### [Work order]
Return only the lines of the listing below that run from the line with "orange candle [198,476,243,536]" through the line with "none -> beige shelf [268,49,383,103]", both ends included, exactly as written.

### [Data for this task]

Segment Open

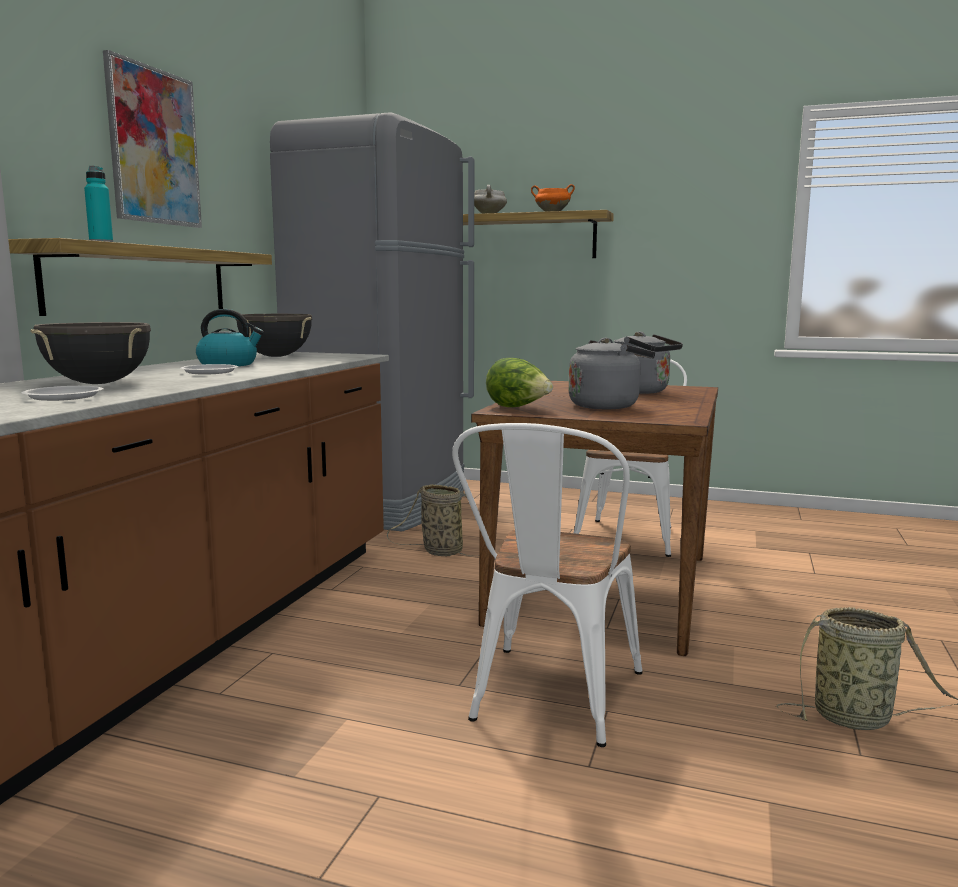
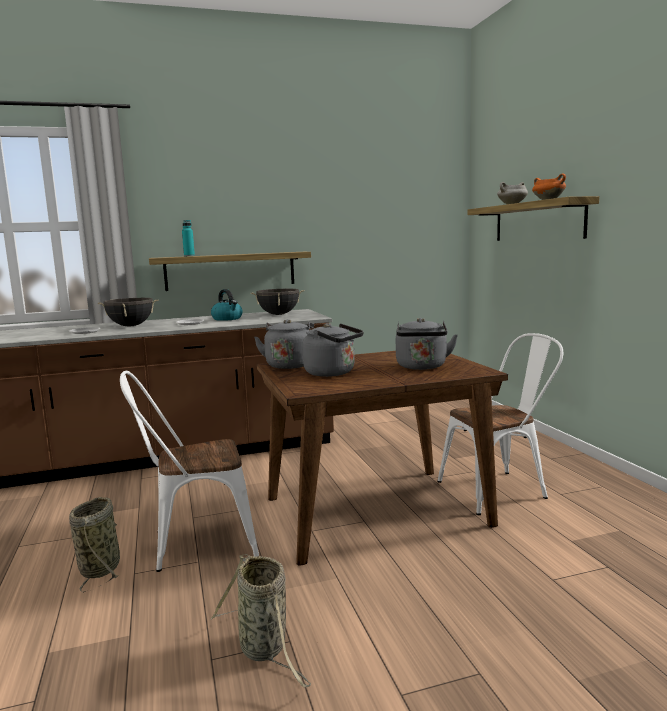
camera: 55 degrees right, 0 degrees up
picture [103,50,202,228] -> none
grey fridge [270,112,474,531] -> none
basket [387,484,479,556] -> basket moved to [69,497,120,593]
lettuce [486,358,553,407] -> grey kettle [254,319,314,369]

Segment Closed
Segment Open

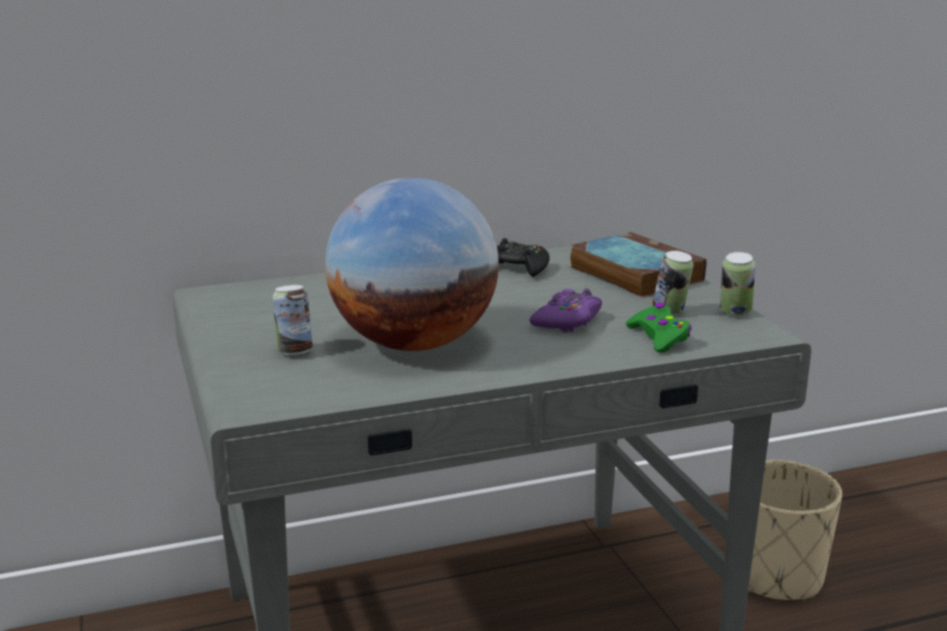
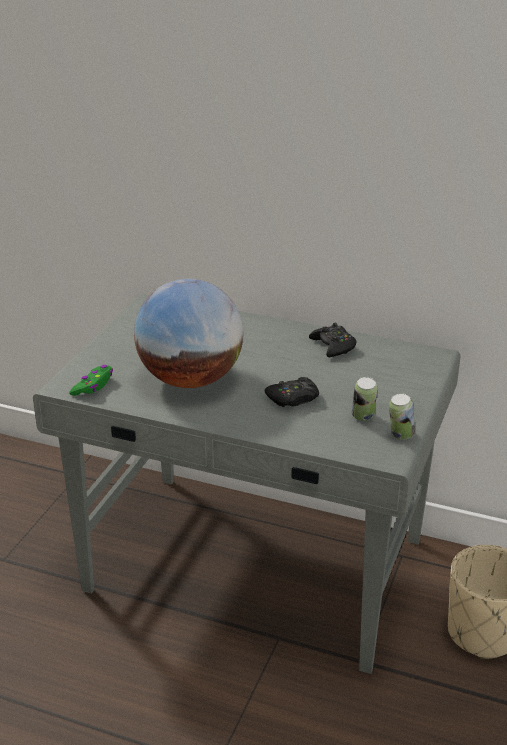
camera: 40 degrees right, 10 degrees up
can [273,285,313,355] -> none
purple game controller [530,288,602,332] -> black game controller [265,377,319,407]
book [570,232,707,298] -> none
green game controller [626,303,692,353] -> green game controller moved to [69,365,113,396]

Segment Closed
Segment Open

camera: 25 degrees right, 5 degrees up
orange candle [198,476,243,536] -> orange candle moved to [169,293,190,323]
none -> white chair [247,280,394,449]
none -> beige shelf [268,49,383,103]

Segment Closed

### [Answer to this exercise]
orange candle [198,476,243,536] -> orange candle moved to [169,293,190,323]
none -> white chair [247,280,394,449]
none -> beige shelf [268,49,383,103]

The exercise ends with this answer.